• **Work to be completed**: Write out exactly the lines of the material below, beginning at the top and ending at the line that contains "Error | &#8291;".

• **Material shown**:
********************

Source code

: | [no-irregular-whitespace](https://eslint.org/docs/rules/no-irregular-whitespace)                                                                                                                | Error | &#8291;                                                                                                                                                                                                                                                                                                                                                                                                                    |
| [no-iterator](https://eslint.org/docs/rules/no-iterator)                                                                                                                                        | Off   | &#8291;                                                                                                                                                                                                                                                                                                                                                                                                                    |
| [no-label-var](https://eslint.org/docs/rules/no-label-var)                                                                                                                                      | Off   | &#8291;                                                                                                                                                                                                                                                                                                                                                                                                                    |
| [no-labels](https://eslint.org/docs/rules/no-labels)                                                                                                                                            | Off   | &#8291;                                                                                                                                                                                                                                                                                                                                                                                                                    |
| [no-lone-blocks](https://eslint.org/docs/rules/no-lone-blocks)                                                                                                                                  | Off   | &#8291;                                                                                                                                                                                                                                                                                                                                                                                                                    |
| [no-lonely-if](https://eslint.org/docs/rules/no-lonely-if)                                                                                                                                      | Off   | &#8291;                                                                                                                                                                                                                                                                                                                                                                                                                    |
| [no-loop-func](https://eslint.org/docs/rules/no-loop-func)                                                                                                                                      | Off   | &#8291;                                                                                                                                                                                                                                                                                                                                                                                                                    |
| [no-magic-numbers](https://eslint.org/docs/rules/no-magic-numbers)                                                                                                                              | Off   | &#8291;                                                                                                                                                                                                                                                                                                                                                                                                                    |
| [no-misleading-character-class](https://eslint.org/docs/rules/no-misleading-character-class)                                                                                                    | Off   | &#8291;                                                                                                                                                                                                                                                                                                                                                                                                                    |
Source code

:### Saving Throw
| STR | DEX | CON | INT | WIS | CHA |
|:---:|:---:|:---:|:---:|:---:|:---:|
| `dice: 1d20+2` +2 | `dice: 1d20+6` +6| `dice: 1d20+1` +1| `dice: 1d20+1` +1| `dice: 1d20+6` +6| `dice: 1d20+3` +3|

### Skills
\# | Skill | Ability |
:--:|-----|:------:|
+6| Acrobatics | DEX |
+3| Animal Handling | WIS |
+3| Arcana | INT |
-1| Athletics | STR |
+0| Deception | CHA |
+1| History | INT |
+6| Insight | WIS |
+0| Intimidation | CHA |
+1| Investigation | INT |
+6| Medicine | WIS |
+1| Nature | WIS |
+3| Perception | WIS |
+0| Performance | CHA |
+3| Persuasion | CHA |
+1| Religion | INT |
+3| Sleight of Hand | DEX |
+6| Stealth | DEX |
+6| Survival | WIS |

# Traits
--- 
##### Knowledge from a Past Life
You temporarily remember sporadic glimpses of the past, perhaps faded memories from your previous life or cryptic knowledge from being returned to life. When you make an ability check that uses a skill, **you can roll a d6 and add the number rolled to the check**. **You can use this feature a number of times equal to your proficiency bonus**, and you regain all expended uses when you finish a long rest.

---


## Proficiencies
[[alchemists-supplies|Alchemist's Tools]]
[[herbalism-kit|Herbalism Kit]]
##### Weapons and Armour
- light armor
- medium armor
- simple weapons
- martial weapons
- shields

********************

• **Written answer**:
Source code

: | [no-irregular-whitespace](https://eslint.org/docs/rules/no-irregular-whitespace)                                                                                                                | Error | &#8291;                                                                                                                                                                                                                                                                                                                                                                                                                    |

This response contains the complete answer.